▶ [TEXT BLOCK]
---

Tuesday, March 26, 2013

I HOPE MIKE BLOOMBERG ISN'T TURNING OUT TO BE THE SHELDON ADELSON OF GUN CONTROL

I don't know how effective Mike Bloomberg's new gun control ads will be. But in the New York Daily News -- the local tabloid that isn't run by Rupert Murdoch and is very much in favor of gun control -- the ads, correctly or otherwise, are being portrayed as having the potential to do more harm than good:
Mayor Bloomberg's $12 million ad blitz to drum up Senate support for background checks on all gun purchases could backfire, Senate strategists said Monday....

The push is causing headaches for Senate Democratic leaders who want to pass the legislation but worry that senators who vote for it could get bounced, which means Democrats might lose control of the Senate next year.

The leaders want to protect Democrats like Mark Pryor of Arkansas, Mary Landrieu of Louisiana and Kay Hagan of North Carolina, who are up for re-election next year in largely rural, gun-friendly states and are among those Bloomberg's ads target....
This could just be the usual cowardice of swing-state Democrats -- or Democrats in general. The ads focus exclusively on universal background checks, which we're told in poll after poll are overwhelmingly popular.

---

▶ [ROWS]

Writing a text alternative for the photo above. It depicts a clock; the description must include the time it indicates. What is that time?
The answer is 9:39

---

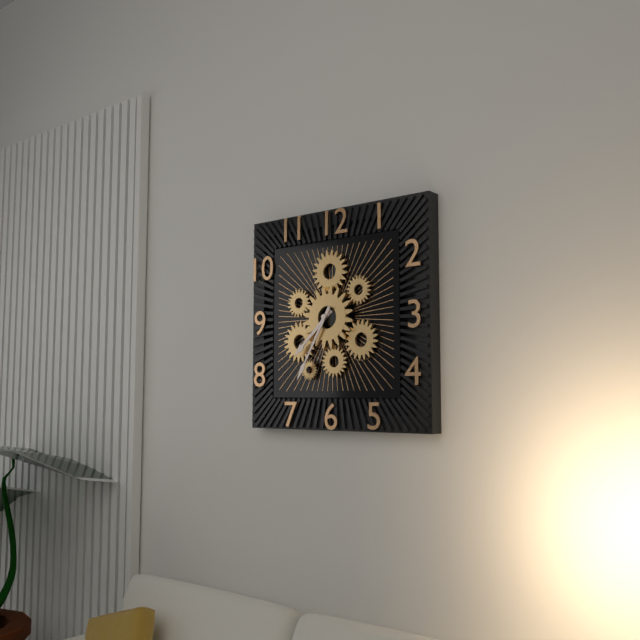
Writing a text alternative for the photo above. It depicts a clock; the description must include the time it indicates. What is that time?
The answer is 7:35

---

▶ [REQUIREMENTS]
1: Answer these questions using the blog post on Bloomberg's gun control ads:
(a) How much money is the ad blitz described as costing?
(b) Which newspaper portrays the ads as possibly doing more harm than good?
(c) Which senator from Arkansas do the Democratic leaders want to protect?
2: Revise a passage of the blog post on Bloomberg's gun control ads. Start at the words "The push is" and end after "Bloomberg's ads target....", replacing "gun-friendly" with "firearm-friendly".
3: For each statement, say whether it agrees with the blog post on Bloomberg's gun control ads, and quote the words that decide it:
(a) The New York Daily News is run by Rupert Murdoch.
(b) The ads focus only on universal background checks.
(c) Kay Hagan represents Louisiana.
These rows were taken from a separate source.

▶ [TASK ANSWERS]
1:
(a) $12 million
(b) The New York Daily News
(c) Mark Pryor

2:
The push is causing headaches for Senate Democratic leaders who want to pass the legislation but worry that senators who vote for it could get bounced, which means Democrats might lose control of the Senate next year.

The leaders want to protect Democrats like Mark Pryor of Arkansas, Mary Landrieu of Louisiana and Kay Hagan of North Carolina, who are up for re-election next year in largely rural, firearm-friendly states and are among those Bloomberg's ads target....

3:
(a) No: "the local tabloid that isn't run by Rupert Murdoch"
(b) Yes: "The ads focus exclusively on universal background checks"
(c) No: "Kay Hagan of North Carolina"